In New York County, one part of the Supreme Court is usually devoted to the trial of criminal actions, and that part ordinarily sits each month in the year, except July, August and September.

Cases that, because of the nature or circumstances of the crime charged or the prominence of the persons involved, are of particular public interest or importance are usually tried in the Supreme Court.

There are material advantages to the accused in being tried in this court. The proceedings are apt to be more deliberate. The justices are experts in Civil Law, and have the advantage of the training which results from contact with the best legal minds and the consideration of the many difficult and important questions that arise in civil practice.

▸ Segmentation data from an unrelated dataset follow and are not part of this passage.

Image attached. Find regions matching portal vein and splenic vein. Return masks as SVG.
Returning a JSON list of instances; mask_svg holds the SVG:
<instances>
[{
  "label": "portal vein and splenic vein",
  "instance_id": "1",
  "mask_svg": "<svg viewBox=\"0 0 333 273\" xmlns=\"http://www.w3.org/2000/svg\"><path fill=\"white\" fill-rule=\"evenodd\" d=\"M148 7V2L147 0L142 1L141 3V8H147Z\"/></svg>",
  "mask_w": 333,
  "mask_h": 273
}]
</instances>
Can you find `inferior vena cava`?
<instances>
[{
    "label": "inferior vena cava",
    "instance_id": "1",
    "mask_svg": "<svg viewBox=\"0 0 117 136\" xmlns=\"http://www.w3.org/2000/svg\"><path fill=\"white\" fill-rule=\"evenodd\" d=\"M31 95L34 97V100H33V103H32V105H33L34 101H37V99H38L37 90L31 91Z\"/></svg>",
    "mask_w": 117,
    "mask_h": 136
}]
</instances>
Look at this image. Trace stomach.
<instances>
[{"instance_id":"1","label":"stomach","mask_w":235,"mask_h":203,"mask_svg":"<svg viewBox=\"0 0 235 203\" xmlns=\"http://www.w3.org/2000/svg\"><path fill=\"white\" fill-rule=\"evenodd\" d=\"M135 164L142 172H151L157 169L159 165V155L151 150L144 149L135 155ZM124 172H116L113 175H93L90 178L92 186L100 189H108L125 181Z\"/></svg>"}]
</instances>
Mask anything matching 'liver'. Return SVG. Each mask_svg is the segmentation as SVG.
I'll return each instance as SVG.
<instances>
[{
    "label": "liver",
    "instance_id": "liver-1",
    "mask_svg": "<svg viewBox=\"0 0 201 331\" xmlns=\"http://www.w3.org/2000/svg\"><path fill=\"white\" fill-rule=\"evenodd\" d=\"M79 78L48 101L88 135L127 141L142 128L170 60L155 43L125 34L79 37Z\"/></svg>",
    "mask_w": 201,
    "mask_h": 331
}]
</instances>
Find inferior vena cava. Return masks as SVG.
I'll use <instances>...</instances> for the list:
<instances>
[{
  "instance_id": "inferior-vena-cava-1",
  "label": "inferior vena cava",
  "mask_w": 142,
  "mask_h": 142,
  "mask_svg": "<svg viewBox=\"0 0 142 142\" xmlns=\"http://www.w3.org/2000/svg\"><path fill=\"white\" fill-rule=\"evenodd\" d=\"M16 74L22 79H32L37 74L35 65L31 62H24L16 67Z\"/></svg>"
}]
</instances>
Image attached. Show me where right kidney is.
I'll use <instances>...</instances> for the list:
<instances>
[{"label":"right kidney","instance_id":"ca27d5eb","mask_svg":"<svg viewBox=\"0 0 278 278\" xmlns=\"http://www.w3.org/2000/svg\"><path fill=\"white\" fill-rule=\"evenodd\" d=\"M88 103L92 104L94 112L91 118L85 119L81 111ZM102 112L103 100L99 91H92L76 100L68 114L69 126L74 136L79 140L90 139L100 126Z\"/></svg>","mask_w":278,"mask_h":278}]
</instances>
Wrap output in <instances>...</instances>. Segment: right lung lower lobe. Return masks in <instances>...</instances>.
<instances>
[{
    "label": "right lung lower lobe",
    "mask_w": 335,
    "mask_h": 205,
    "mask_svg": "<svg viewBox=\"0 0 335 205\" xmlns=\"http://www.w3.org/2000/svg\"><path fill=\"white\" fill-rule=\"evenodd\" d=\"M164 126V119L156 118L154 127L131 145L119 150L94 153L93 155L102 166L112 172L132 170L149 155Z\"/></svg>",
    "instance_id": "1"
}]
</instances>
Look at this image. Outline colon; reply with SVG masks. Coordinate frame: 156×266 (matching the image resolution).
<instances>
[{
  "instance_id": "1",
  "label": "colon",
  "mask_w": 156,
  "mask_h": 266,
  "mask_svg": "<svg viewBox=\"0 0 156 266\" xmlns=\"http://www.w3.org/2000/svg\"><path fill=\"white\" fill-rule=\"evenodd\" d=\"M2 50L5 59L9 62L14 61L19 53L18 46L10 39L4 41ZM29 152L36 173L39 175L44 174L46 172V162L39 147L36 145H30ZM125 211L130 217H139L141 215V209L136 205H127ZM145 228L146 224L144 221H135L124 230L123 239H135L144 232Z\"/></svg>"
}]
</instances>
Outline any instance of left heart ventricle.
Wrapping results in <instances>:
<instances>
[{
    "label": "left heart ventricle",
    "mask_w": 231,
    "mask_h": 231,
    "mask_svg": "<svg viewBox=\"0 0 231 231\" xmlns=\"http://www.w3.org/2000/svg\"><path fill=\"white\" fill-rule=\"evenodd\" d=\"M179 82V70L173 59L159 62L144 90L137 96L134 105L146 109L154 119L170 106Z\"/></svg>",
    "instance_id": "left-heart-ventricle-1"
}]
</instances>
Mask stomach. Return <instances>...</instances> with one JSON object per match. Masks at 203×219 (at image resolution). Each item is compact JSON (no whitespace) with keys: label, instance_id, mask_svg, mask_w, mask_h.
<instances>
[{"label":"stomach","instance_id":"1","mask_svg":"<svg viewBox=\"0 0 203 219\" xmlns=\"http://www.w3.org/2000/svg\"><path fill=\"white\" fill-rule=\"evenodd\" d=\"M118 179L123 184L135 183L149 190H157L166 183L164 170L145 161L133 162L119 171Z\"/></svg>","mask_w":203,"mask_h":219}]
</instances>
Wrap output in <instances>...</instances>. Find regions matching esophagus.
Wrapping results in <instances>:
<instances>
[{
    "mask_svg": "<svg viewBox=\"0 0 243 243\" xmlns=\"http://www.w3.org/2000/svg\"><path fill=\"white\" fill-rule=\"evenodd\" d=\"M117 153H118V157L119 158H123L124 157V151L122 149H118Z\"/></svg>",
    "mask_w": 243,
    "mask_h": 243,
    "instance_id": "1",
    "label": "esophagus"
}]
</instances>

The range of the criminal law as compared with the civil, is very narrow. The experience of the practitioner at the criminal bar tends to develop forensic rather than reasoning faculties; to narrow the mind and sharpen the wits, rather than broaden and deepen the intellect; to make alert, cunning, effective cross-examiners and wielders of technicalities, rather than strong logicians, quick in the discernment of fundamental principles, and ready in their application to the case in hand.

Constant contact with the criminal classes, either as an advocate or in the exercise of judicial functions, has a tendency to deaden the sympathies, to lead to a complaisant view of the criminal as something inevitable, and to an indifference to the suffering that flows from his punishment. It results in an intuition and a preception of criminality in acts and persons where it frequently does not exist—in an unconscious predisposition to discover something sinister and evil in what may be innocent or merely injudicious.

It is not a slur on the gentlemen who, with marked ability, untiring industry and sincere conscientiousness dispense justice in other criminal courts to say that the Supreme Court justices who hold criminal terms of that court are their superiors in the qualities that make a good judge, because of their wider experience and consequently better judicial qualification, and because of their freedom from bias against the accused, except such as may be temperamental.

Variety in thinking is essential to the best mental effort. Contact with many minds develops the mentality. A judge of a court exclusively criminal meets but few members of the legal profession, and confines his attention to a very small range of subjects. If he grows intellectually, it is because he wanders outside of the four walls of his judicial duties. How much better it would be if his field of effort were enlarged, so that his work would increase rather than contract his capacities. It is not for us to suggest a remedy, although one could readily be found, so far as the higher courts are concerned, in the merging of the Court of General Sessions in the Supreme Court, and the holding of a greater number of parts of that court for the trial of criminal cases.